Transportaron al herido Avdeyev a la sala general del hospital, instalado en una casita de madera a la salida del fuerte, y le colocaron en un catre vacante de campaña. En la sala había cuatro enfermos: uno que luchaba con el tifus; otro, pálido, con calentura y ojeras, que padecía de paludismo, estaba a la espera de otro ataque y bostezaba continuamente; los otros dos habían resultado heridos en una incursión inesperada tres semanas antes: uno, que estaba de pie, alcanzado en un puño, y otro, sentado en su catre, en el hombro. Todos, salvo el que padecía de tifus, rodearon al recién llegado e hicieron preguntas a los que le habían traído.

—Hay días que disparan al voleo y no pasa nada, pero en esta ocasión han tirado sólo cinco o seis veces, y ya veis —dijo uno de los camilleros.

—A quien le toca, le toca.

—¡Ay! —gimió Avdeyev, a pesar de querer contenerse, cuando le pusieron en el catre. Una vez en él, frunció el ceño y no volvió a gemir, pero movía los pies sin cesar. Se tapaba la herida con las manos y miraba fijamente delante de sí.

Vino el médico y ordenó que diesen la vuelta al herido para ver si la bala había salido por detrás.

—¿Y esto qué es? —preguntó el médico, apuntando a unas grandes cicatrices blancas que se cruzaban en la espalda y las nalgas.
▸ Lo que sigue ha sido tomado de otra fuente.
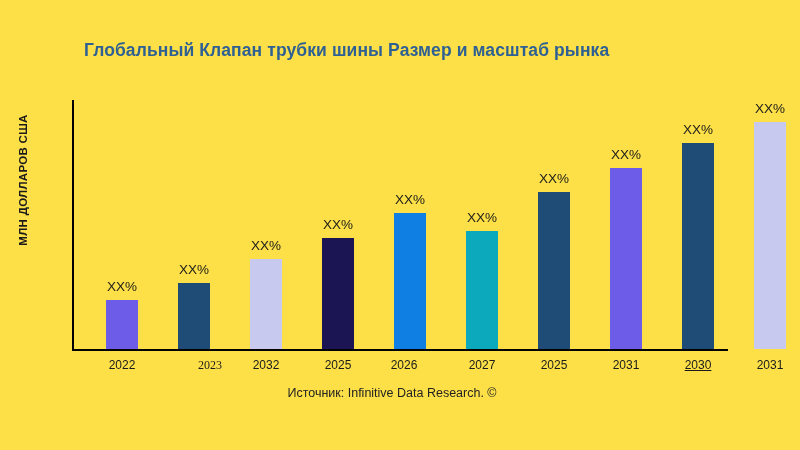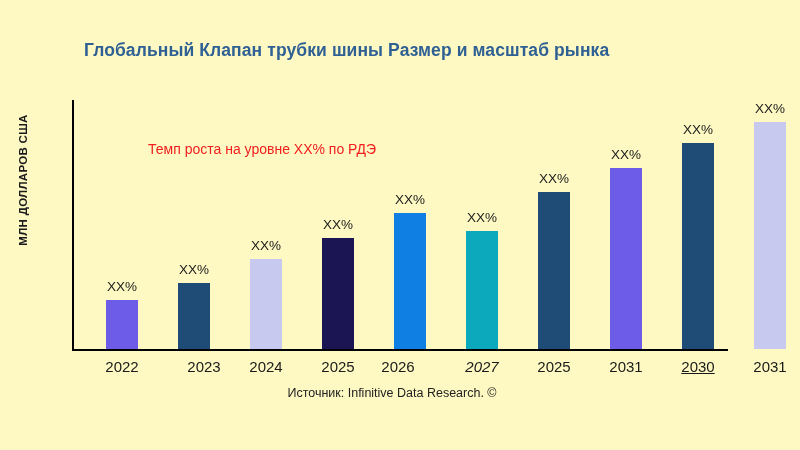"Глобальный Клапан трубки шины Размер" #chart-root { background: #fef9c3 -> #fde047 }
—Eso es antiguo, mi capitán —respondió, gimiendo, Avdeyev.

Se le dio de nuevo la vuelta y el médico estuvo largo rato reconociéndole el vientre con una sonda. Logró localizar la bala, pero no pudo extraerla. Seguidamente le curó la herida, la vendó y cubrió con un emplasto y se fue. Mientras le sondaban y curaban la herida, Avdeyev estuvo rígido, con los labios apretados y los ojos cerrados. Cuando se marchó el médico, abrió los ojos y miró asombrado en torno suyo. Dirigió la mirada a los enfermos y el enfermero, pero no parecía verlos, sino mirar otra cosa, algo que le causaba asombro.
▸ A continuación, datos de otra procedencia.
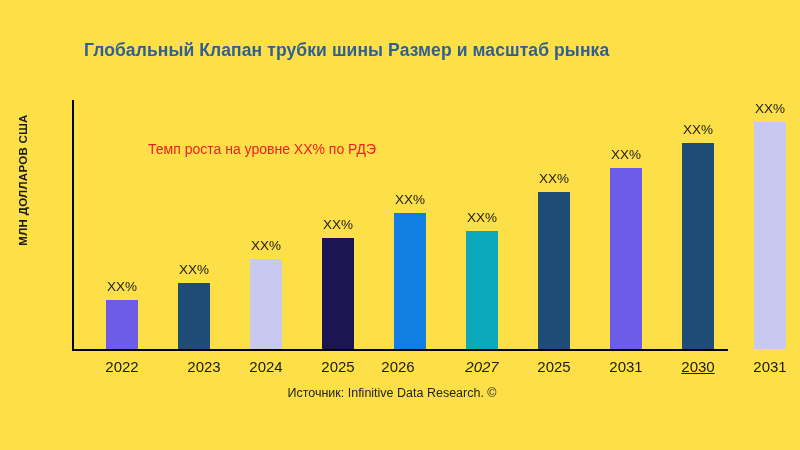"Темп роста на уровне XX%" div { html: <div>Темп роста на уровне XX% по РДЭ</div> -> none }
Llegaron sus camaradas Panov y Seryogin. Avdeyev, siempre acostado boca arriba, seguía mirando asombrado delante de sí. Durante un buen rato no pudo reconocer a sus camaradas a pesar de estar mirándolos fijamente.

—Tú, Pyotr, ¿quieres que se mande recado a tu casa? —preguntó Panov.
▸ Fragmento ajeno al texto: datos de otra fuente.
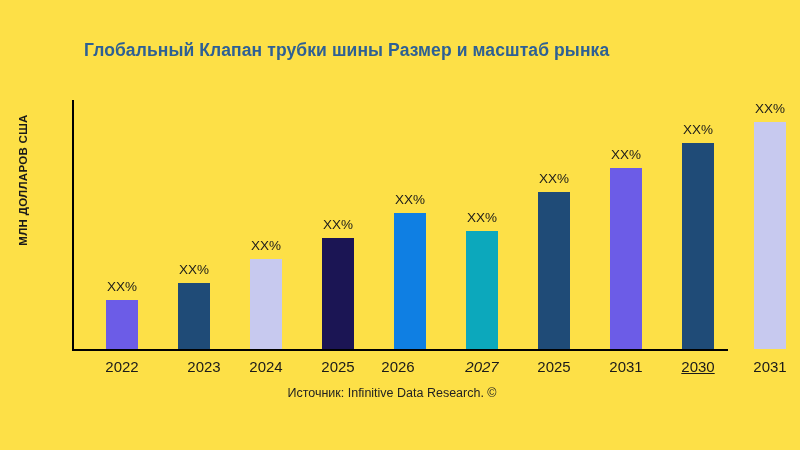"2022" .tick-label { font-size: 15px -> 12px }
Avdeyev no respondió, aunque clavaba la mirada en la cara de Panov.

—Te pregunto si quieres mandar algún recado a casa —repitió Panov, tocándole la mano grande y huesuda. Estaba fría.

Avdeyev pareció volver en su acuerdo.

—¡Ah… Panov!

—Sí, ya ves que he venido. ¿No quieres mandar recado a tu casa? Seryogin escribiría.

—Seryogin —dijo Avdeyev, volviendo los ojos con dificultad a Seryogin—. ¿Tú escribirás? Bueno, diles: «Vuestro hijo, vuestro Petrusha, ha dado orden de que viváis largo tiempo[2]. Envidiaba a su hermano. Ya te lo dije hace poco. Pero ahora estoy contento. Dios quiera que él viva en paz. Yo estoy contento». Escríbeles eso.

Dicho esto, guardó silencio largo rato, con los ojos fijos en Panov.

—Y tu pipa, ¿la has encontrado? —preguntó de pronto. Panov sacudió la cabeza sin contestar.

—Tu pipa, tu pipa, te pregunto: ¿la has encontrado?

—Estaba en mi bolsa.

—¡Ah, ya! Bueno, ahora dadme un cirio porque voy a morir pronto —dijo Avdeyev.

En ese momento entró Poltoratski a enterarse de cómo estaba el soldado.

—¿Qué, muchacho? ¿La cosa no va bien? —preguntó. Avdeyev cerró los ojos y negó con la cabeza. Su rostro, de pómulos salientes, estaba pálido y grave. No respondió. Sólo repitió, volviéndose a Panov:

—Dame un cirio, que voy a morir.

Le pusieron el cirio en la mano, pero ésta no se cerraba, por lo que tuvieron que ponérselo entre los dedos y tenerlo sujeto. Poltoratski salió, y cinco minutos después el enfermero aplicó el oído al corazón de Avdeyev y dijo que había muerto.

En el despacho enviado a Tiflis estaba descrita la muerte de Avdeyev del siguiente modo:

«El 23 de noviembre dos compañías del regimiento de Kurin salieron del fuerte para ir a cortar leña. En mitad de la jornada una banda de montañeses atacó de pronto a los leñadores. La línea de tiradores comenzó a replegarse, y la segunda compañía atacó a la bayoneta y derrotó a los montañeses. En esta acción dos soldados resultaron levemente heridos y uno muerto. Los montañeses han sufrido cerca de cien bajas, entre muertos y heridos».